Ranking the teams from first to worst:

1. Louisville: Even without Chane Behanan, the Cardinals should be the favorite to win the league. Their interior takes a hit, but their backcourt is unchanged – meaning they can still go toe-to-toe with the perimeter groups of Connecticut and Memphis. Russ Smith and Chris Jones need to do a more effective job at initiating offense, but a smaller lineup with Luke Hancock and Wayne Blackshear playing forward could be interesting. Montrezl Harrell will have to shoulder the load inside.

2. Memphis: This season got off to a poor start for Memphis, with a 21-point loss at Oklahoma State in the second game. However, the Tigers have since bounced back, beating the Cowboys in a rematch and taking Florida to the wire at Madison Square Garden. The Tigers have terrific guards, led by Joe Jackson and Mike Dixon, but the key has been the development of Shaq Goodwin and Austin Nichols on the interior. If those two can consistently contribute down low, Josh Pastner’s team will have more ways to win games.

3. Connecticut: The gap between the top three isn’t very big, but until Connecticut gets consistent inside play, the Huskies sit at the third spot. Shabazz Napier is an All-American guard, while Ryan Boatright and Omar Calhoun are excellent complements. DeAndre Daniels has been up and down at times, but the key will be Connecticut’s ability to rebound and get points in the paint. They rely so heavily on the 3-point shot. If Napier is cold and the Huskies aren’t hitting shots, it’s tough for them to overcome.

4. Cincinnati: While the offense might be a work-in-progress (and that’s being kind), the Bearcats’ defense means they won’t be out of too many games this season. Mick Cronin’s team plays an elite-level caliber of defense, and hasn’t allowed more than 64 points in a game this season. Corralling the guards of Louisville, Memphis and Connecticut isn’t easy, but the Bearcats will make life difficult for them. Sean Kilpatrick is the primary scorer offensively, but he will need help on a regular basis in the AAC.

5. SMU: It’s tough to project what the Mustangs will do in conference play. They are 10-2 heading into Wednesday’s opener against Cincinnati, but the best wins are over Texas A&M and Wyoming – and the lone losses are to Arkansas on the road, and a neutral-site defeat to Virginia. They’re not bad, they’re not great – but they have the talent and defense to compete for an NCAA tournament bid. Nic Moore runs the show, and Yanick Moreira and Markus Kennedy guard the rim. Their depth is a huge asset.

6. Temple: We’ve discussed the Owls multiple times so far, but they will find ways to win games in the AAC. Fran Dunphy is a terrific coach, and he has four consistent options: Will Cummings, Dalton Pepper, Quenton DeCosey and Anthony Lee.

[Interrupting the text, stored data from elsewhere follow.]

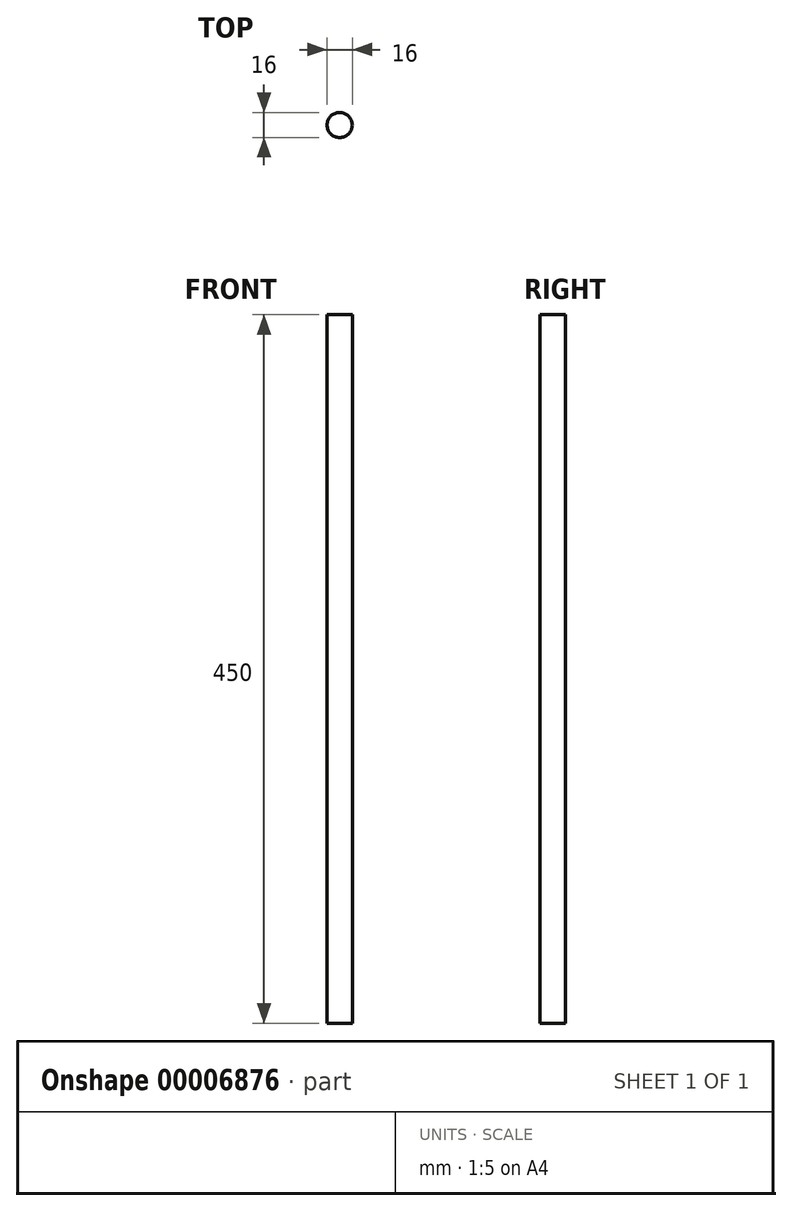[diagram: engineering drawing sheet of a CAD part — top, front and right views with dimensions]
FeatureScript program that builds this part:
annotation { "Feature Type Name" : "Feature", "Feature Type Description" : "" }
export const myFeature = defineFeature(function(context is Context, id is Id, definition is map)
    precondition{}
    {
        {
            var Q0;
            Q0=qCreatedBy(makeId("Top.planeOp"),FACE);
            var sketch = newSketch(context, id + "F0", { "sketchPlane" : qUnion([Q0])});
            skCircle(sketch, "E0", {"center": v(0, 0) * mm, "radius": 8 * mm});
            skSolve(sketch);
        }
        {
            var Q0;
            Q0 = qSketchRegion(id + "F0", true);
            extrude(context, id + "F1", {"entities" : qUnion([Q0]), "depth" : (450) * mm});
        }
    });
annotation { "Feature Type Name" : "Feature", "Feature Type Description" : "" }
export const myFeature = defineFeature(function(context is Context, id is Id, definition is map)
    precondition{}
    {
        {
            var Q0;
            Q0=qCreatedBy(makeId("Top.planeOp"),FACE);
            var sketch = newSketch(context, id + "F0", { "sketchPlane" : qUnion([Q0])});
            skLineSegment(sketch, "E0.bottom", {"start": v(0, 0) * mm, "end": v(20000, 0) * mm});
            skLineSegment(sketch, "E0.top", {"start": v(0, 20000) * mm, "end": v(20000, 20000) * mm});
            skLineSegment(sketch, "E0.left", {"start": v(0, 0) * mm, "end": v(0, 20000) * mm});
            skLineSegment(sketch, "E0.right", {"start": v(20000, 0) * mm, "end": v(20000, 20000) * mm});
            skLineSegment(sketch, "E1", {"start": v(20000, 10000) * mm, "end": v(8819.66, 10000) * mm});
            skCircle(sketch, "E2", {"center": v(8819.66, 10000) * mm, "radius": 15000 * mm});
            skSolve(sketch);
        }
        {
            var Q0;
            {var subQ2=sQuery(id+"F0.wireOp",EDGE,"E0.bottom");Q0=makeQuery(id+"F0.imprint","IMPRINT",FACE,{"disambiguationData":[TD([[makeQuery(id+"F0.imprint","IMPRINT",EDGE,{"derivedFrom":subQ2}),1.0]])]});}
            var Q1;
            {var subQ1=sQuery(id+"F0.wireOp",EDGE,"E0.right");var subQ3=makeQuery(id+"F0.imprint","IMPRINT",VERTEX,{"derivedFrom":subQ1});Q1=makeQuery(id+"F0.imprint","IMPRINT",FACE,{"disambiguationData":[TD([[makeQuery(id+"F0.imprint","IMPRINT",EDGE,{"disambiguationData":[TD([[subQ3,1.0]])],"derivedFrom":subQ1}),-1.0]])]});}
            extrude(context, id + "F1", {"entities" : qUnion([Q0, Q1]), "depth" : 3200 * mm});
        }
        {
            var Q0;
            Q0=makeQuery(id+"F1.opExtrude","CAP_FACE",FACE,{"disambiguationData":[OSD([sQuery(id+"F0.wireOp",EDGE,"E0.bottom"),sQuery(id+"F0.wireOp",EDGE,"E0.top"),sQuery(id+"F0.wireOp",EDGE,"E0.left"),sQuery(id+"F0.wireOp",EDGE,"E2")])],"isStart":false});
            var sketch = newSketch(context, id + "F2", { "sketchPlane" : qUnion([Q0])});
            skLineSegment(sketch, "E3.0", {"start": v(250, 250) * mm, "end": v(19887.63, 250) * mm});
            skLineSegment(sketch, "E3.1", {"start": v(250, 19750) * mm, "end": v(250, 250) * mm});
            skLineSegment(sketch, "E3.2", {"start": v(19887.63, 19750) * mm, "end": v(250, 19750) * mm});
            skArc(sketch, "E3.3", {"start": v(19887.63, 250) * mm, "mid": v(23569.66, 10000) * mm, "end": v(19887.63, 19750) * mm});
            skLineSegment(sketch, "E4", {"start": v(19887.63, 19750) * mm, "end": v(11887.63, 14750) * mm});
            skLineSegment(sketch, "E5", {"start": v(11887.63, 14750) * mm, "end": v(11887.63, 5250) * mm});
            skLineSegment(sketch, "E6", {"start": v(11887.63, 5250) * mm, "end": v(19887.63, 250) * mm});
            skLineSegment(sketch, "E7", {"start": v(11887.63, 14750) * mm, "end": v(250, 14750) * mm});
            skLineSegment(sketch, "E8", {"start": v(11887.63, 5250) * mm, "end": v(250, 5250) * mm});
            skLineSegment(sketch, "E9.0", {"start": v(11815.93, 15000) * mm, "end": v(250, 15000) * mm});
            skLineSegment(sketch, "E9.1", {"start": v(19415.93, 19750) * mm, "end": v(11815.93, 15000) * mm});
            skLineSegment(sketch, "E10.0", {"start": v(11815.93, 5000) * mm, "end": v(250, 5000) * mm});
            skLineSegment(sketch, "E10.1", {"start": v(11815.93, 5000) * mm, "end": v(19415.93, 250) * mm});
            skLineSegment(sketch, "E11.0", {"start": v(11637.63, 14750) * mm, "end": v(11637.63, 5250) * mm});
            skSolve(sketch);
        }
        {
            var Q0;
            Q0=makeQuery(id+"F2.imprint","IMPRINT",FACE,{"disambiguationData":[TD([[makeQuery(id+"F2.imprint","IMPRINT",EDGE,{"derivedFrom":sQuery(id+"F2.wireOp",EDGE,"E3.3")}),1.0]])]});
            var Q1;
            {var subQ5=sQuery(id+"F2.wireOp",EDGE,"E11.0");Q1=makeQuery(id+"F2.imprint","IMPRINT",FACE,{"disambiguationData":[TD([[makeQuery(id+"F2.imprint","IMPRINT",EDGE,{"derivedFrom":subQ5}),-1.0]])]});}
            extrude(context, id + "F3", {"entities" : qUnion([Q0, Q1]), "operationType" : NewBodyOperationType.REMOVE, "oppositeDirection" : true, "depth" : 2950 * mm});
        }
        {
            var Q0;
            {var subQ3=sQuery(id+"F2.wireOp",EDGE,"E9.0");Q0=makeQuery(id+"F2.imprint","IMPRINT",FACE,{"disambiguationData":[TD([[makeQuery(id+"F2.imprint","IMPRINT",EDGE,{"derivedFrom":subQ3}),-1.0]])]});}
            var Q1;
            {var subQ4=sQuery(id+"F2.wireOp",EDGE,"E10.0");Q1=makeQuery(id+"F2.imprint","IMPRINT",FACE,{"disambiguationData":[TD([[makeQuery(id+"F2.imprint","IMPRINT",EDGE,{"derivedFrom":subQ4}),1.0]])]});}
            extrude(context, id + "F4", {"entities" : qUnion([Q0, Q1]), "operationType" : NewBodyOperationType.REMOVE, "oppositeDirection" : true, "depth" : 2500 * mm});
        }
        {
            var Q0;
            Q0=makeQuery(id+"F1.opExtrude","SWEPT_FACE",FACE,{"disambiguationData":[OSD([sQuery(id+"F0.wireOp",EDGE,"E0.left")])]});
            var sketch = newSketch(context, id + "F5", { "sketchPlane" : qUnion([Q0])});
            skLineSegment(sketch, "E12", {"start": v(-10000, 0) * mm, "end": v(-10000, 1500) * mm});
            skLineSegment(sketch, "E13.bottom", {"start": v(-8950, 0) * mm, "end": v(-11050, 0) * mm});
            skLineSegment(sketch, "E13.top", {"start": v(-8950, 3000) * mm, "end": v(-11050, 3000) * mm});
            skLineSegment(sketch, "E13.left", {"start": v(-8950, 0) * mm, "end": v(-8950, 3000) * mm});
            skLineSegment(sketch, "E13.right", {"start": v(-11050, 0) * mm, "end": v(-11050, 3000) * mm});
            skPoint(sketch, "E13.middle", {"position": v(-10000, 1500) * mm});
            skLineSegment(sketch, "E14", {"start": v(-11050, 250) * mm, "end": v(-8950, 250) * mm});
            skSolve(sketch);
        }
        {
            var Q0;
            {var subQ5=sQuery(id+"F5.wireOp",EDGE,"E13.top");Q0=makeQuery(id+"F5.imprint","IMPRINT",FACE,{"disambiguationData":[TD([[makeQuery(id+"F5.imprint","IMPRINT",EDGE,{"derivedFrom":subQ5}),1.0]])]});}
            extrude(context, id + "F6", {"entities" : qUnion([Q0]), "operationType" : NewBodyOperationType.REMOVE, "oppositeDirection" : true, "depth" : 15000 * mm});
        }
        {
            var Q0;
            Q0=makeQuery(id+"F1.opExtrude","SWEPT_FACE",FACE,{"disambiguationData":[OSD([sQuery(id+"F0.wireOp",EDGE,"E0.left")])]});
            var sketch = newSketch(context, id + "F7", { "sketchPlane" : qUnion([Q0])});
            skLineSegment(sketch, "E15", {"start": v(-11050, 250) * mm, "end": v(-11050, 0) * mm});
            skLineSegment(sketch, "E16", {"start": v(-8950, 250) * mm, "end": v(-8950, 0) * mm});
            skLineSegment(sketch, "E17", {"start": v(-8950, 125) * mm, "end": v(-11050, 125) * mm});
            skSolve(sketch);
        }
        {
            var Q0;
            Q0=makeQuery(id+"F3.boolean.opBoolean","COPY",FACE,{"derivedFrom":makeQuery(id+"F3.opExtrude","SWEPT_FACE",FACE,{"disambiguationData":[OSD([sQuery(id+"F2.wireOp",EDGE,"E8")])]})});
            var sketch = newSketch(context, id + "F8", { "sketchPlane" : qUnion([Q0])});
            skLineSegment(sketch, "E18.bottom", {"start": v(-11137.63, 250) * mm, "end": v(-9937.63, 250) * mm});
            skLineSegment(sketch, "E18.top", {"start": v(-11137.63, 2350) * mm, "end": v(-9937.63, 2350) * mm});
            skLineSegment(sketch, "E18.left", {"start": v(-11137.63, 250) * mm, "end": v(-11137.63, 2350) * mm});
            skLineSegment(sketch, "E18.right", {"start": v(-9937.63, 250) * mm, "end": v(-9937.63, 2350) * mm});
            skSolve(sketch);
        }
        {
            var Q0;
            Q0 = qSketchRegion(id + "F8", true);
            extrude(context, id + "F9", {"entities" : qUnion([Q0]), "operationType" : NewBodyOperationType.REMOVE, "oppositeDirection" : true, "depth" : 750 * mm, "hasSecondDirection" : true, "secondDirectionOppositeDirection" : false, "secondDirectionDepth" : 10300 * mm});
        }
        {
            var Q0;
            Q0=makeQuery(id+"F1.opExtrude","SWEPT_FACE",FACE,{"disambiguationData":[OSD([sQuery(id+"F0.wireOp",EDGE,"E0.top")])]});
            var Q1;
            Q1=makeQuery(id+"F1.opExtrude","SWEPT_FACE",FACE,{"disambiguationData":[OSD([sQuery(id+"F0.wireOp",EDGE,"E0.bottom")])]});
            cPlane(context, id + "F10", {"entities" : qUnion([Q0, Q1]), "cplaneType" : CPlaneType.MID_PLANE, "offset" : 25 * mm, "width" : 150 * mm, "height" : 150 * mm});
        }
        {
            var Q0;
            Q0=makeQuery(id+"F3.boolean.opBoolean","COPY",FACE,{"derivedFrom":makeQuery(id+"F3.opExtrude","SWEPT_FACE",FACE,{"disambiguationData":[OSD([sQuery(id+"F2.wireOp",EDGE,"E4")])]})});
            var sketch = newSketch(context, id + "F11", { "sketchPlane" : qUnion([Q0])});
            skLineSegment(sketch, "E19", {"start": v(22615.17, 250) * mm, "end": v(22615.17, 1300) * mm});
            skLineSegment(sketch, "E20.bottom", {"start": v(22015.17, 250) * mm, "end": v(23215.17, 250) * mm});
            skLineSegment(sketch, "E20.top", {"start": v(22015.17, 2350) * mm, "end": v(23215.17, 2350) * mm});
            skLineSegment(sketch, "E20.left", {"start": v(22015.17, 250) * mm, "end": v(22015.17, 2350) * mm});
            skLineSegment(sketch, "E20.right", {"start": v(23215.17, 250) * mm, "end": v(23215.17, 2350) * mm});
            skPoint(sketch, "E20.middle", {"position": v(22615.17, 1300) * mm});
            skSolve(sketch);
        }
        {
            var Q0;
            Q0 = qSketchRegion(id + "F11", true);
            extrude(context, id + "F12", {"entities" : qUnion([Q0]), "operationType" : NewBodyOperationType.REMOVE, "oppositeDirection" : true, "depth" : 725 * mm});
        }
        {
            var Q0;
            {var subQ0=sQuery(id+"F11.wireOp",EDGE,"E20.bottom");Q0=makeQuery(id+"FxmqvzjOIRDMaaB_1.1.F12.boolean.opBoolean","MERGE",FACE,{"derivedFrom":[makeQuery(id+"F12.boolean.opBoolean","MERGE",FACE,{"derivedFrom":[makeQuery(id+"F9.boolean.opBoolean","MERGE",FACE,{"derivedFrom":[makeQuery(id+"F6.boolean.opBoolean","MERGE",FACE,{"derivedFrom":[makeQuery(id+"F3.boolean.opBoolean","COPY",FACE,{"derivedFrom":makeQuery(id+"F3.opExtrude","CAP_FACE",FACE,{"disambiguationData":[OSD([sQuery(id+"F2.wireOp",EDGE,"E3.1"),sQuery(id+"F2.wireOp",EDGE,"E7"),sQuery(id+"F2.wireOp",EDGE,"E8"),sQuery(id+"F2.wireOp",EDGE,"E11.0")])],"isStart":false})}),makeQuery(id+"F3.boolean.opBoolean","COPY",FACE,{"derivedFrom":makeQuery(id+"F3.opExtrude","CAP_FACE",FACE,{"disambiguationData":[OSD([sQuery(id+"F2.wireOp",EDGE,"E3.3"),sQuery(id+"F2.wireOp",EDGE,"E4"),sQuery(id+"F2.wireOp",EDGE,"E5"),sQuery(id+"F2.wireOp",EDGE,"E6")])],"isStart":false})}),makeQuery(id+"F6.opExtrude","SWEPT_FACE",FACE,{"disambiguationData":[OSD([sQuery(id+"F5.wireOp",EDGE,"E14")])]})]}),makeQuery(id+"F9.opExtrude","SWEPT_FACE",FACE,{"disambiguationData":[OSD([sQuery(id+"F8.wireOp",EDGE,"E18.bottom")])]})]}),makeQuery(id+"F12.opExtrude","SWEPT_FACE",FACE,{"disambiguationData":[OSD([subQ0])]})]}),makeQuery(id+"FxmqvzjOIRDMaaB_1.1.F12.opExtrude","SWEPT_FACE",FACE,{"disambiguationData":[OSD([subQ0])]})]});}
            var sketch = newSketch(context, id + "F13", { "sketchPlane" : qUnion([Q0])});
            skLineSegment(sketch, "E21.bottom", {"start": v(250, 14750) * mm, "end": v(11637.63, 14750) * mm});
            skLineSegment(sketch, "E21.top", {"start": v(250, 5250) * mm, "end": v(11637.63, 5250) * mm});
            skLineSegment(sketch, "E21.left", {"start": v(250, 14750) * mm, "end": v(250, 5250) * mm});
            skLineSegment(sketch, "E21.right", {"start": v(11637.63, 14750) * mm, "end": v(11637.63, 5250) * mm});
            skLineSegment(sketch, "E22.0", {"start": v(1750, 13250) * mm, "end": v(1750, 6750) * mm});
            skLineSegment(sketch, "E22.1", {"start": v(1750, 13250) * mm, "end": v(10137.63, 13250) * mm});
            skLineSegment(sketch, "E22.2", {"start": v(10137.63, 13250) * mm, "end": v(10137.63, 6750) * mm});
            skLineSegment(sketch, "E22.3", {"start": v(1750, 6750) * mm, "end": v(10137.63, 6750) * mm});
            skSolve(sketch);
        }
        {
            var Q0;
            Q0=makeQuery(id+"F13.imprint","IMPRINT",FACE,{"disambiguationData":[TD([[makeQuery(id+"F13.imprint","IMPRINT",EDGE,{"derivedFrom":sQuery(id+"F13.wireOp",EDGE,"E22.0")}),1.0]])]});
            extrude(context, id + "F14", {"entities" : qUnion([Q0]), "depth" : 15 * mm});
        }
        {
            var Q0;
            Q0=makeQuery(id+"F4.boolean.opBoolean","COPY",EDGE,{"derivedFrom":makeQuery(id+"F4.opExtrude","SWEPT_EDGE",EDGE,{"disambiguationData":[OSD([sQuery(id+"F2.wireOp",EDGE,"E3.2"),sQuery(id+"F2.wireOp",EDGE,"E9.1")])]})});
            var Q1;
            Q1=makeQuery(id+"F4.boolean.opBoolean","COPY",EDGE,{"derivedFrom":makeQuery(id+"F4.opExtrude","SWEPT_EDGE",EDGE,{"disambiguationData":[OSD([sQuery(id+"F2.wireOp",EDGE,"E3.0"),sQuery(id+"F2.wireOp",EDGE,"E10.1")])]})});
            chamfer(context, id + "F15", {"entities" : qUnion([Q0, Q1]), "width" : 1000 * mm, "tangentPropagation" : true});
        }
    });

They have to figure out to win close games consistently, but they have the core pieces to stay out of the bottom third.

7. UCF: Winners of five in a row heading into conference play, the Knights haven’t done anything all that impressive in the non-league, but Donnie Jones has his team poised to compete. They can score in different ways, and they crash the offensive glass. Isaiah Sykes is a terrific all-around player, and scorers like Calvin Newell and Tristan Spurlock are useful weapons.

8. South Florida: Back in 2012, South Florida won 22 games and went to the NCAA tournament. Since then, though, the Bulls have been trending downward. They won just 12 games last season, and it might be hard to break into the upper half of the league this season. There is some good young pieces inside with Chris Perry and John Egbunu, but the guards are struggling to create good offense.

9. Rutgers: Eddie Jordan knew it wouldn’t be easy when he took over after the Mike Rice scandal in the spring, and it hasn’t been. However, there have been signs of promise despite a 6-7 start and a four-game losing streak. Myles Mack has taken on most of the offensive burden, but guys like Kadeem Jack and Pittsburgh transfer J.J. Moore have helped. The defense has been the weakness.

10. Houston: Things looked optimistic after a 5-0 start, but two losses in Brooklyn ended up spiraling into a stretch in which the Cougars lost five out of seven games. Danuel House’s has certainly hurt, and there’s just not enough help for double-double machine TaShawn Thomas. The defense has struggled, especially on the perimeter.